Kim's horseback ride comes as the end-of-the-year deadline set by Pyongyang for Washington to bring new mutually acceptable proposals to the denuclearization talks' negotiations table draws near.
Sputnik

As the denuclearisation talks between the United States and North Korea seem to have hit a snag, several media outlets turned their attention toward a recent horseback stunt courtesy of DPRK head of state Kim Jong-un, wondering if Pyongyang was trying to send some kind of message.

Earlier this week, the Korean Central News Agency released a series of photos depicting Kim, along with his wife and a number of top military officers, riding on white horses on the snow-covered Mount Paektu, with AP noting that both the mountain and white horses are symbols associated with the Kim family's stewardship of North Korea.

This move comes as the end-of-the-year deadline set by Pyongyang for Washington to come up with new proposals for nuclear talks looms on the horizon, with the North Korean Foreign Ministry declaring on 3 December that it is up to the US to determine what kind of "Christmas gift" they get from DPRK.

'Year of National Strength': Media Ponders on Significance of Kim Jong-un's White Horse Ride

Commenting on Kim's ride, John Delury of Seoul’s Yonsei University told Reuters that it was likely meant to signal that “the window for diplomacy is closing fast, if not already shut”.

"The message is buckle up, it’s going to be a big year for us next year", he explained. "And not a year of diplomacy and summitry, but rather of national strength".

Delury also argued that since Kim was accompanied by military officers rather than party officials, that, along with "other recent military-related announcements by state media,” might suggest that North Korea "will likely transition to a more militaristic line."

Rachel Minyoung Lee, an analyst at a website monitoring North Korea, also pointed at the upcoming plenum of the Central Committee of the Workers’ Party of Korea, which KCNA said will take place sometime in late December, with Lee arguing that this timing seems somewhat unusual.

"That Pyongyang is opting to hold this meeting before the end of the year indicates its strong resolve.
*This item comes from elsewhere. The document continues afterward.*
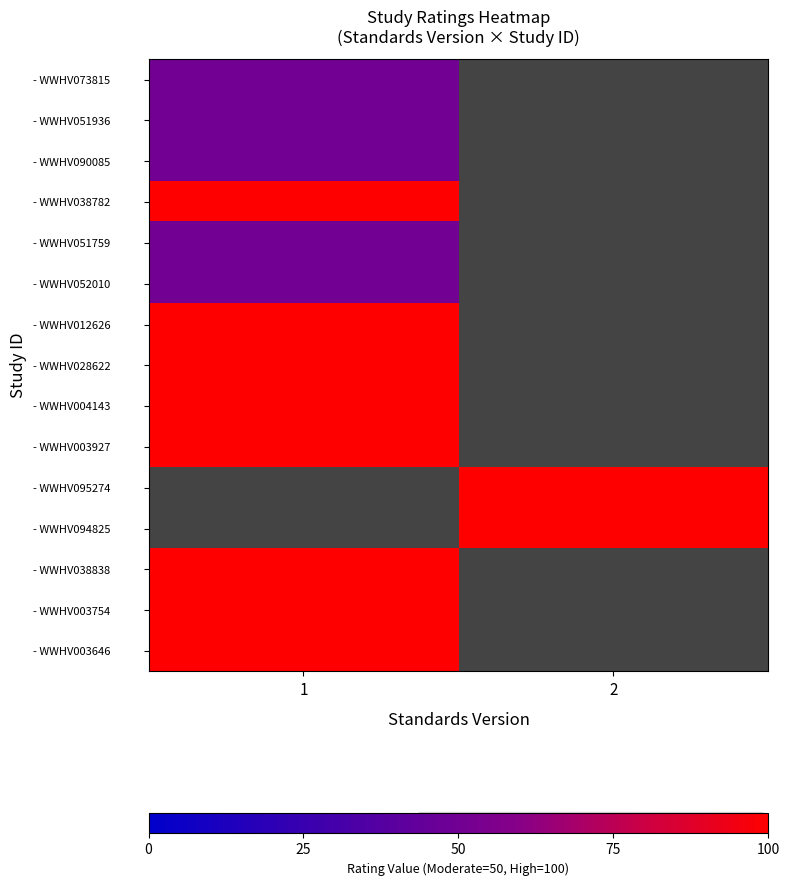

Rank the series by their average value, from highest to lowest.

- WWHV073815, - WWHV051936, - WWHV090085, - WWHV038782, - WWHV051759, - WWHV052010, - WWHV012626, - WWHV028622, - WWHV004143, - WWHV003927, - WWHV095274, - WWHV094825, - WWHV038838, - WWHV003754, - WWHV003646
Taking the party plenum announcement and the Mount Paektu visit together, the ‘resolve’ seems to be that North Korea will not cave in to the US, and that it will keep charging on despite the difficulties," she said.

Washington and Pyongyang engaged in several rounds of talks since 2018, in a bid to facilitate the complete denuclearisation of the Korean Peninsula in exchange for the freezing of US-South Korean military drills and the potential removal of US sanctions.

After the talks stalled this year, North Korea gave Washington until the end of 2019 to come up with mutually acceptable proposals and change its “hostile policy” towards the North, warning that Pyongyang may otherwise resume its nuclear and long-range missile tests.